Mary Meeker is leaving Kleiner Perkins to build a new fund and she’s taking the firm’s growth team with her.
The news, first reported by Recode and confirmed to TechCrunch, is the latest high-level departure at one of the most prominent Silicon Valley venture capital firms.
Joining Meeker in her new fund are Kleiner Perkins GPs Mood Rowghani and Noah Knauf, as well as Juliet de Baubigny, a partner. According to the firm, this is less of a messy break-up and more of an amicable and intentional decision to spin-off Kleiner’s growth-investing unit.
“The environment for venture has evolved — with larger checks being written for seed and A rounds and more support from partners required to build companies — demanding a high degree of specialization and extreme focus to excel,” a spokesperson for Kleiner Perkins said in a statement provided to TechCrunch. “The changes in both areas have led to less overlap between venture and growth and creating two separate firms with different people and operations now makes sense.”
We’ve reached out to Meeker for comment.
A source close to the matter told me the decision was a no-brainer given the success of Kleiner’s growth fund under Meeker’s leadership and her desire to start her own firm.
Meeker, widely known for her annual Internet Trends Report (don’t worry, it’s not going anywhere), joined the firm in 2010 after two decades as a managing director at Morgan Stanley.
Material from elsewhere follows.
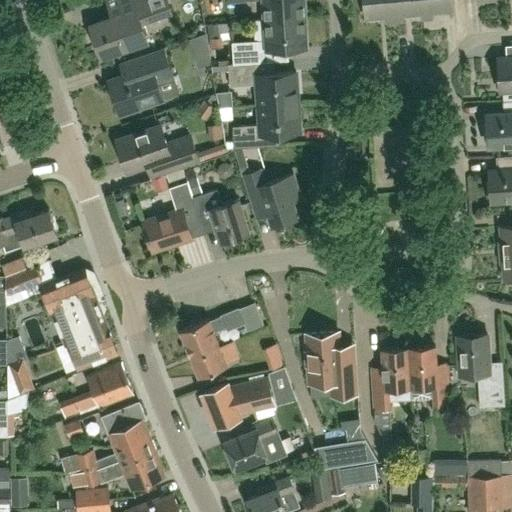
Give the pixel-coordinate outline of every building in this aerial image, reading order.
[(168,0),(139,0),(142,6),(91,23),(102,54),(147,39),(141,19),(171,9),(168,0)] [(233,0),(264,0),(265,19),(305,16),(304,0),(230,0),(231,0),(233,0)] [(388,22),(396,21),(394,0),(365,0),(367,16),(387,14),(388,22)] [(394,0),(396,21),(404,20),(404,13),(422,11),(421,0),(394,0)] [(421,0),(422,11),(423,18),(432,17),(431,10),(453,8),(451,0),(421,0)] [(235,62),(258,60),(257,49),(307,45),(305,16),(265,19),(267,39),(233,41),(235,62)] [(157,79),(173,74),(164,46),(130,57),(135,70),(110,79),(121,111),(162,97),(157,79)] [(511,55),(508,56),(498,56),(500,88),(511,87),(511,55)] [(258,60),(235,62),(229,62),(231,84),(258,82),(259,103),(298,100),(296,70),(259,73),(258,60)] [(298,100),(259,103),(260,122),(234,124),(235,146),(263,144),(262,133),(300,130),(298,100)] [(511,110),(486,112),(488,144),(511,142),(511,110)] [(128,170),(148,163),(152,177),(200,161),(192,137),(167,145),(160,123),(117,138),(128,170)] [(511,167),(497,168),(490,169),(492,200),(511,198),(511,167)] [(292,199),(300,197),(292,173),(265,181),(261,168),(244,173),(257,214),(269,211),(272,222),(297,215),(292,199)] [(197,210),(193,195),(188,180),(170,185),(177,209),(144,219),(153,249),(192,236),(185,214),(197,210)] [(213,219),(216,229),(220,240),(249,230),(238,197),(223,202),(218,187),(206,191),(193,195),(197,210),(201,222),(213,219)] [(0,241),(9,239),(7,232),(19,228),(24,244),(57,233),(49,208),(33,213),(32,208),(2,218),(1,215),(0,214),(0,241)] [(502,251),(511,250),(511,223),(500,224),(502,251)] [(511,276),(511,250),(502,251),(504,277),(511,276)] [(6,288),(6,303),(23,297),(21,289),(27,286),(35,283),(43,280),(36,262),(27,265),(6,274),(6,288)] [(43,284),(51,302),(65,338),(93,326),(96,332),(109,327),(101,308),(104,307),(106,303),(101,290),(97,288),(95,285),(97,281),(92,269),(88,267),(86,268),(84,265),(56,276),(42,282),(43,284)] [(255,301),(238,307),(247,329),(264,323),(255,301)] [(181,329),(191,355),(220,343),(215,331),(227,326),(222,314),(211,318),(210,317),(181,329)] [(93,326),(65,338),(67,342),(58,345),(65,361),(76,356),(80,366),(118,350),(109,327),(96,332),(93,326)] [(354,343),(339,344),(338,331),(307,333),(308,350),(305,350),(306,364),(309,364),(310,381),(330,380),(331,394),(357,392),(355,365),(354,343)] [(505,404),(503,375),(490,376),(487,332),(457,334),(460,373),(478,371),(480,405),(505,404)] [(191,355),(199,375),(228,363),(220,343),(191,355)] [(408,344),(410,386),(411,386),(412,397),(434,396),(435,404),(450,403),(447,360),(436,361),(435,343),(408,344)] [(389,387),(410,386),(408,344),(381,346),(382,365),(371,366),(374,407),(390,406),(390,398),(389,387)] [(19,392),(19,393),(35,387),(24,359),(9,365),(9,395),(19,392)] [(94,387),(94,389),(73,397),(78,409),(99,401),(100,404),(134,391),(121,360),(88,373),(94,387)] [(275,401),(268,374),(228,385),(227,381),(205,389),(218,423),(239,415),(238,411),(275,401)] [(114,442),(148,429),(142,415),(145,414),(140,399),(137,401),(136,399),(102,413),(114,442)] [(201,400),(187,407),(198,430),(212,423),(201,400)] [(375,408),(375,412),(376,422),(384,438),(392,437),(390,407),(375,408)] [(286,452),(278,431),(273,418),(254,426),(255,429),(226,441),(236,467),(265,455),(267,460),(286,452)] [(72,436),(88,434),(87,419),(71,420),(72,436)] [(0,436),(16,435),(15,422),(0,422),(0,436)] [(117,450),(120,459),(121,461),(136,455),(138,458),(157,451),(148,429),(114,442),(117,450)] [(120,459),(117,450),(97,457),(93,447),(50,459),(53,470),(65,470),(66,473),(97,464),(98,467),(120,459)] [(431,462),(430,447),(401,448),(401,463),(431,462)] [(121,461),(127,475),(131,486),(165,472),(157,451),(138,458),(136,455),(121,461)] [(127,475),(121,461),(120,459),(98,467),(97,464),(66,473),(81,469),(85,484),(97,481),(112,475),(114,480),(127,475)] [(377,480),(374,461),(340,466),(343,485),(377,480)] [(332,492),(344,490),(343,485),(340,466),(328,468),(332,492)] [(0,484),(9,485),(9,470),(0,469),(0,484)] [(511,511),(511,472),(472,474),(472,511),(511,511)] [(281,493),(294,488),(289,475),(257,488),(259,492),(248,497),(253,510),(250,511),(282,511),(287,510),(281,493)] [(330,497),(328,479),(315,481),(317,499),(330,497)] [(0,508),(10,508),(9,485),(0,484),(0,508)] [(77,500),(110,497),(109,484),(76,487),(77,500)] [(431,511),(432,489),(412,488),(412,500),(418,500),(417,511),(431,511)] [(181,511),(174,492),(161,497),(159,495),(125,509),(126,511),(123,511),(181,511)] [(110,497),(77,500),(77,511),(88,511),(111,510),(110,497)] [(400,511),(417,511),(417,501),(400,503),(400,511)]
She was well-established as a tech analyst on Wall Street. In Silicon Valley, she quickly built a reputation as one of the best.
She was one of few women to earn a GP title at Kleiner Perkins in an industry where women have traditionally been shut out from the highest roles in VC. There will be no female GPs at Kleiner in her wake.
A new era at Kleiner Perkins
Founded in 1972, Kleiner has been around to support some of the biggest names in tech. It’s backed Google, Aol and Amazon, and more recently, Slack, Uber and Peloton.
Meeker, Rowghani and Knauf’s departures, as well as several other recent exits, signal a new era at the firm.
Since legendary investor John Doerr stepped down as managing partner in 2016, replaced by Ted Schlein, the firm has been hemorrhaging top talent.
Schlein, however, seems unphased. In an interview with Recode, he said he didn’t think it was a “huge deal.”
The late-stage team at Kleiner “continued to diverge away from what the core part of Kleiner Perkins has done for 46 years, and will continue to do for another 46 years,” he said.
Last year, general partner Mike Abbott left the firm one month after Arielle Zuckerberg, a partner, also exited. The pair was part of a group of seven to leave Kleiner at the time.